- _SELECTED PASSAGE_:
○ ○ ○ ○ ○
Search code examples
pythondjangourllib2urllibbeautifulsoup

Downloaded videos with urllib and bs4 does not play


I have a folder online where I have video files so I need to download videos from there to my local system so in order to do that I am using Bs4 , urllib modules , The downloaded files are not playable

Please have a look at my code .

from bs4 import BeautifulSoup
import urllib2
import random
import urllib
from urllib2 import urlopen
         
def download(url):
    response = urllib.urlopen("http://ssdolutions/addadsfasdfulsdfaatadfae")
    doc  = response.read()
    soup = BeautifulSoup(doc)
    for link in soup.find_all('a'):
        x = (link.get('href'))
        name = random.randrange(1,10)
        full_name = str(name) + ".mp4"
        urllib.urlretrieve(url, full_name)
download("http://ssdolutions/addadsfasdfulsdfaatadfae")


Solution

  • Pass every link URL (stored in x variable) to urlretrieve call:

    from bs4 import BeautifulSoup
    import urllib2
    import random
    import urllib
    import os
    from urllib2 import urlopen
    
    def download(url):
        response = urllib.urlopen("http://ssdolutions/addadsfasdfulsdfaatadfae")
        doc  = response.read()
        soup = BeautifulSoup(doc)
        for link in soup.find_all('a'):
            url = (link.get('href'))
            # Extract filename from link URL
            filename = os.path.basename(url)
            file_data = os.path.splitext(filename)
            if len(file_data) > 1:
               file_ext = file_data[1]
               # this will allow you to download links with *.mp4 extension only
               if file_ext == ".mp4":
                  urllib.urlretrieve(url, filename)
    
    download("http://ssdolutions/addadsfasdfulsdfaatadfae")
○ ○ ○ ○ ○
- _GIVEN DATA_:
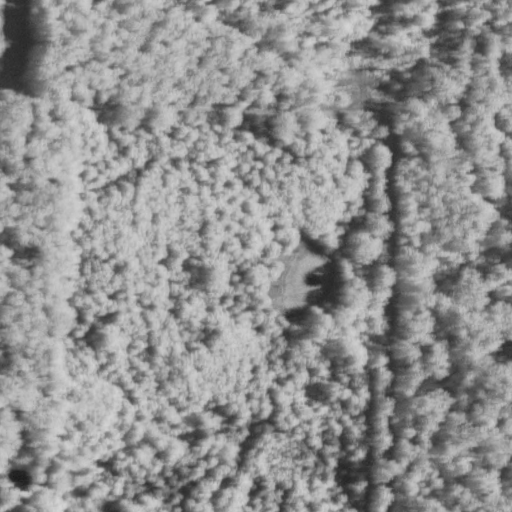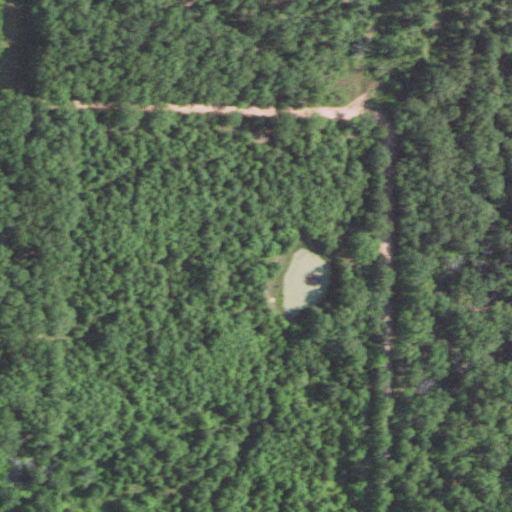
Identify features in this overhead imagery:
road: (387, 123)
○ ○ ○ ○ ○
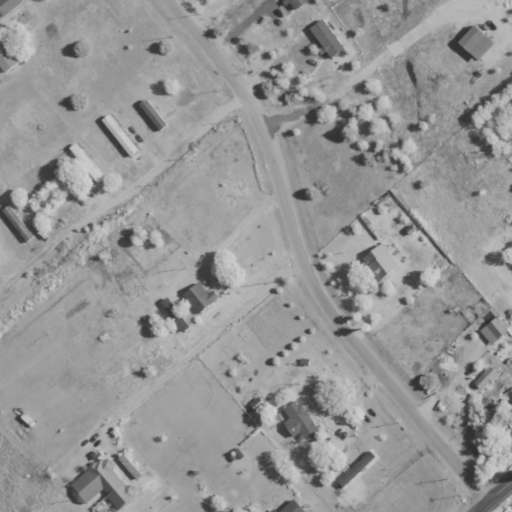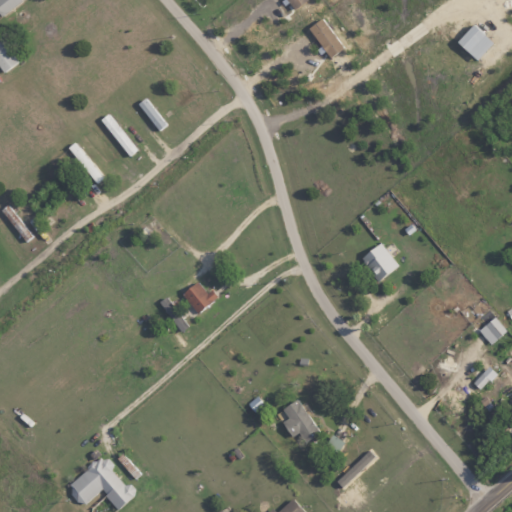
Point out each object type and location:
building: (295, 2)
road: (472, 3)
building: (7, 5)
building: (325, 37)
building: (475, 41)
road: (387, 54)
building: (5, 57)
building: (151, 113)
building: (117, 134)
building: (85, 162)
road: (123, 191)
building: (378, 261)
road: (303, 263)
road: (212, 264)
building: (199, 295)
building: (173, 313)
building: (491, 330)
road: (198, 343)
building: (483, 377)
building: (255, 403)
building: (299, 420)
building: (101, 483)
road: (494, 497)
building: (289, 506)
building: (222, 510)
○ ○ ○ ○ ○
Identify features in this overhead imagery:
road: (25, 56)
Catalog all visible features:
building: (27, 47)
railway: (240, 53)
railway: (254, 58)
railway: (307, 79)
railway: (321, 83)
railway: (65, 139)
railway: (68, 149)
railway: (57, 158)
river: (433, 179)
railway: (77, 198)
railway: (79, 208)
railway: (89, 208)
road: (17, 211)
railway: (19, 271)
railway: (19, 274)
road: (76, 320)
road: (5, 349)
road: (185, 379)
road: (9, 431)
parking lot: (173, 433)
○ ○ ○ ○ ○
- _TO DO_:
Copy word for word the part of the forum thread on unplayable downloaded videos, from "Please have a" to "x = (link.get('href'))".

- _RESULT_:
Please have a look at my code .

from bs4 import BeautifulSoup
import urllib2
import random
import urllib
from urllib2 import urlopen
         
def download(url):
    response = urllib.urlopen("http://ssdolutions/addadsfasdfulsdfaatadfae")
    doc  = response.read()
    soup = BeautifulSoup(doc)
    for link in soup.find_all('a'):
        x = (link.get('href'))